RECORDED DATA Start Marker

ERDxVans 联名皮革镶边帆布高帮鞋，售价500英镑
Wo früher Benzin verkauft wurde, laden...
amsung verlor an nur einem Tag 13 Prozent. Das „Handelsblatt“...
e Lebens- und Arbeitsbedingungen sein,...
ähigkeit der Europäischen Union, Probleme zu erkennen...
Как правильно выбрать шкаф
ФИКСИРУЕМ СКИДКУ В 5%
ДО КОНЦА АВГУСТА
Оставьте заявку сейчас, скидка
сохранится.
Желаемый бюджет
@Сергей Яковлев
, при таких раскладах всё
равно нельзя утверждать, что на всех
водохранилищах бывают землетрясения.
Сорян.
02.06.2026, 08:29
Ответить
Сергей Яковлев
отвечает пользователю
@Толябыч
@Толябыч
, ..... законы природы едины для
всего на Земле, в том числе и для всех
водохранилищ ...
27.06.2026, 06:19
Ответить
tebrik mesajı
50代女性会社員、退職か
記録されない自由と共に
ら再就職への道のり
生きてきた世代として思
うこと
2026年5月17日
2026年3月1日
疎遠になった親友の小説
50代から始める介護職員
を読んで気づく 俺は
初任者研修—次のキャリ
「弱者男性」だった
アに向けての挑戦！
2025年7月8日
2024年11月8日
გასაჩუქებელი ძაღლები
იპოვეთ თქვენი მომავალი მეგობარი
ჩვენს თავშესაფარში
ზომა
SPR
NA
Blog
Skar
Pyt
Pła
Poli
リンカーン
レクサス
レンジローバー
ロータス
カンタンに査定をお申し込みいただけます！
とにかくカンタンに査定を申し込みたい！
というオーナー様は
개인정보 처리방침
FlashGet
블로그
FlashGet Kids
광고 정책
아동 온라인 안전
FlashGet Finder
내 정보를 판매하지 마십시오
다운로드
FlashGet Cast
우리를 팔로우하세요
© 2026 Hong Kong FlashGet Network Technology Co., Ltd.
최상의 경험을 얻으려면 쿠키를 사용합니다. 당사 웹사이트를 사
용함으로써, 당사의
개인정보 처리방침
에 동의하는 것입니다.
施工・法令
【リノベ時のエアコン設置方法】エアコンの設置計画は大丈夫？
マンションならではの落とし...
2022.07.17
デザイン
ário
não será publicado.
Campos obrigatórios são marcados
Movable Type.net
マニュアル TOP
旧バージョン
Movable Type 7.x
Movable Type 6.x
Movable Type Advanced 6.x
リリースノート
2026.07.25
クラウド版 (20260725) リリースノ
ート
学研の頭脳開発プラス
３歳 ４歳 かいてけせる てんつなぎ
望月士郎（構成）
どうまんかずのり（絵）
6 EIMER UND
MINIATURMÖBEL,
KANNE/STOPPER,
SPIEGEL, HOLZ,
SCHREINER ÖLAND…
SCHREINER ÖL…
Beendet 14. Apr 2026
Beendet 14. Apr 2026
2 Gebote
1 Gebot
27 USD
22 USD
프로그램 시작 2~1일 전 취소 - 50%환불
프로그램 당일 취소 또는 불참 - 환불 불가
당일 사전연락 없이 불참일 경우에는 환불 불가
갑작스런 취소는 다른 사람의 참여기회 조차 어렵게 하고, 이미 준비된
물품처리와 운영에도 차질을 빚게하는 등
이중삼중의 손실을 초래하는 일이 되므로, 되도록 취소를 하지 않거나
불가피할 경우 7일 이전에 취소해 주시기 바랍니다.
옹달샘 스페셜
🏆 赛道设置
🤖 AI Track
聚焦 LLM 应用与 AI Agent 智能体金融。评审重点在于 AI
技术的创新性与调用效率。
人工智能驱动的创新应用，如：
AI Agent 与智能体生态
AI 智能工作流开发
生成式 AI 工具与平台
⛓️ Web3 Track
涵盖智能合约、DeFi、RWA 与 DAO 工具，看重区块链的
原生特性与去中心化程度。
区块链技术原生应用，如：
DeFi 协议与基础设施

RECORDED DATA End Marker

(TASK DESCRIPTION):
Please copy out all the rows above line for line, keeping every character, symbol, and line break as it appears.

(TASK RESULT):
ERDxVans 联名皮革镶边帆布高帮鞋，售价500英镑
Wo früher Benzin verkauft wurde, laden...
amsung verlor an nur einem Tag 13 Prozent. Das „Handelsblatt“...
e Lebens- und Arbeitsbedingungen sein,...
ähigkeit der Europäischen Union, Probleme zu erkennen...
Как правильно выбрать шкаф
ФИКСИРУЕМ СКИДКУ В 5%
ДО КОНЦА АВГУСТА
Оставьте заявку сейчас, скидка
сохранится.
Желаемый бюджет
@Сергей Яковлев
, при таких раскладах всё
равно нельзя утверждать, что на всех
водохранилищах бывают землетрясения.
Сорян.
02.06.2026, 08:29
Ответить
Сергей Яковлев
отвечает пользователю
@Толябыч
@Толябыч
, ..... законы природы едины для
всего на Земле, в том числе и для всех
водохранилищ ...
27.06.2026, 06:19
Ответить
tebrik mesajı
50代女性会社員、退職か
記録されない自由と共に
ら再就職への道のり
生きてきた世代として思
うこと
2026年5月17日
2026年3月1日
疎遠になった親友の小説
50代から始める介護職員
を読んで気づく 俺は
初任者研修—次のキャリ
「弱者男性」だった
アに向けての挑戦！
2025年7月8日
2024年11月8日
გასაჩუქებელი ძაღლები
იპოვეთ თქვენი მომავალი მეგობარი
ჩვენს თავშესაფარში
ზომა
SPR
NA
Blog
Skar
Pyt
Pła
Poli
リンカーン
レクサス
レンジローバー
ロータス
カンタンに査定をお申し込みいただけます！
とにかくカンタンに査定を申し込みたい！
というオーナー様は
개인정보 처리방침
FlashGet
블로그
FlashGet Kids
광고 정책
아동 온라인 안전
FlashGet Finder
내 정보를 판매하지 마십시오
다운로드
FlashGet Cast
우리를 팔로우하세요
© 2026 Hong Kong FlashGet Network Technology Co., Ltd.
최상의 경험을 얻으려면 쿠키를 사용합니다. 당사 웹사이트를 사
용함으로써, 당사의
개인정보 처리방침
에 동의하는 것입니다.
施工・法令
【リノベ時のエアコン設置方法】エアコンの設置計画は大丈夫？
マンションならではの落とし...
2022.07.17
デザイン
ário
não será publicado.
Campos obrigatórios são marcados
Movable Type.net
マニュアル TOP
旧バージョン
Movable Type 7.x
Movable Type 6.x
Movable Type Advanced 6.x
リリースノート
2026.07.25
クラウド版 (20260725) リリースノ
ート
学研の頭脳開発プラス
３歳 ４歳 かいてけせる てんつなぎ
望月士郎（構成）
どうまんかずのり（絵）
6 EIMER UND
MINIATURMÖBEL,
KANNE/STOPPER,
SPIEGEL, HOLZ,
SCHREINER ÖLAND…
SCHREINER ÖL…
Beendet 14. Apr 2026
Beendet 14. Apr 2026
2 Gebote
1 Gebot
27 USD
22 USD
프로그램 시작 2~1일 전 취소 - 50%환불
프로그램 당일 취소 또는 불참 - 환불 불가
당일 사전연락 없이 불참일 경우에는 환불 불가
갑작스런 취소는 다른 사람의 참여기회 조차 어렵게 하고, 이미 준비된
물품처리와 운영에도 차질을 빚게하는 등
이중삼중의 손실을 초래하는 일이 되므로, 되도록 취소를 하지 않거나
불가피할 경우 7일 이전에 취소해 주시기 바랍니다.
옹달샘 스페셜
🏆 赛道设置
🤖 AI Track
聚焦 LLM 应用与 AI Agent 智能体金融。评审重点在于 AI
技术的创新性与调用效率。
人工智能驱动的创新应用，如：
AI Agent 与智能体生态
AI 智能工作流开发
生成式 AI 工具与平台
⛓️ Web3 Track
涵盖智能合约、DeFi、RWA 与 DAO 工具，看重区块链的
原生特性与去中心化程度。
区块链技术原生应用，如：
DeFi 协议与基础设施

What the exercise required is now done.